"Александр Галич. Матросская тишина (Драматическая хроника в четырех действиях)" - читать интересную книгу автора

коржиками... Смертельная тоска, не могу!
Таня. И ты ни разу не был у них?
Давид. Ни разу. (Усмехнулся.) Смешно! Сколько лет я мечтал побывать на
улице Матросская тишина...
Таня. Поправишься - поедем.
Давид. Нет. Зачем? Это ведь самая обыкновенная улица. Я когда-то
придумал, что это кладбище кораблей, где стоят шхуны и парусники, а в
маленьких домиках на берегу живут старые моряки... А там, на самом деле,
живут Ханины родственники! Нет, не надо ездить на Матросскую тишину!

Молчание. Гудит поезд.

Таня. А зимою поездов почти не слышно, ты заметил? И осенью, когда
дожди... А летом и особенно весною, по вечерам, они так гудят... Почему это?
Давид. Не знаю.
Таня. А хочется уехать, верно?
Давид. Куда?
Таня. Куда-нибудь. Просто - сесть в поезд и уехать. Чтобы - чай в
стаканах с большими серебряными подстаканниками и сухарями в пакетиках... А
на остановке - яблоки, помидоры, огурцы... И бежать по платформе в тапочках
на босу ногу... А утро раннее-раннее, и холодно чуть-чуть... Будет так?
Давид. Будет. Непременно.
Таня. Я стала очень жадная, Додька! Хочу, чтобы все исполнилось. Все,
что придумала. Самая малая малость. Ничего не желаю уступать. Вот кончим, и
тогда...

Быстро входит сосед Давида - Слава Лебедев. Он коренастый, косолапый, у
него открытое мальчишеское лицо и большие, солидные роговые очки.

Лебедев. Добрый вечер.
Таня. Добрый вечер, Славочка.
Лебедев. Тебе письмо, Давид. (Через стол перебросил Давиду письмо. Сел
на свою кровать, закрыл руками лицо.)
Таня. Что с вами?
Лебедев. Голова болит.
Таня. И вы захворали?! Честное слово, прямо не общежитие, а лазарет!
Давид. Слава, а что в газетах?
Лебедев. Все то же. Продолжаются бои на подступах к Мадриду.

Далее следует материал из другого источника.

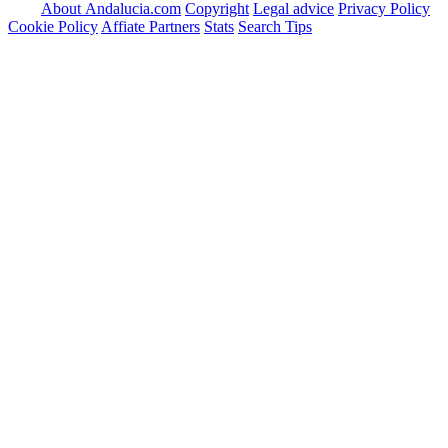
About Andalucia.com
Copyright
Legal advice
Privacy Policy
Cookie Policy
Affiate Partners
Stats
Search Tips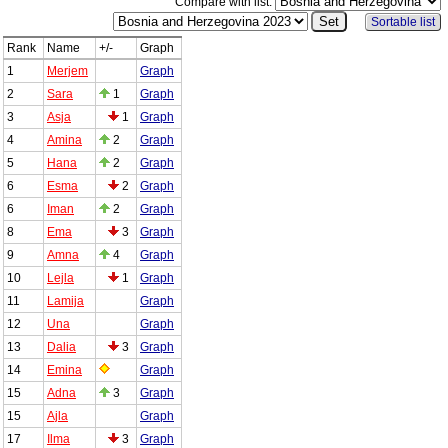
Compare with list:
Sortable list
Rank
Name
+/-
Graph
1
Merjem
Graph
2
Sara
1
Graph
3
Asja
1
Graph
4
Amina
2
Graph
5
Hana
2
Graph
6
Esma
2
Graph
6
Iman
2
Graph
8
Ema
3
Graph
9
Amna
4
Graph
10
Lejla
1
Graph
11
Lamija
Graph
12
Una
Graph
13
Dalia
3
Graph
14
Emina
Graph
15
Adna
3
Graph
15
Ajla
Graph
17
Ilma
3
Graph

Давид вскрыл конверт, быстро пробежал глазами письмо.

Таня. Откуда?

Давид. Из Тульчина. Целый месяц шло. (Встал, со злостью разорвал
письмо, бросил в пепельницу.)
Таня. Что такое?
Давид. А какого черта он денег не шлет?!
Таня. Кто?

Давид, не отвечая, грустно примостился на подоконнике.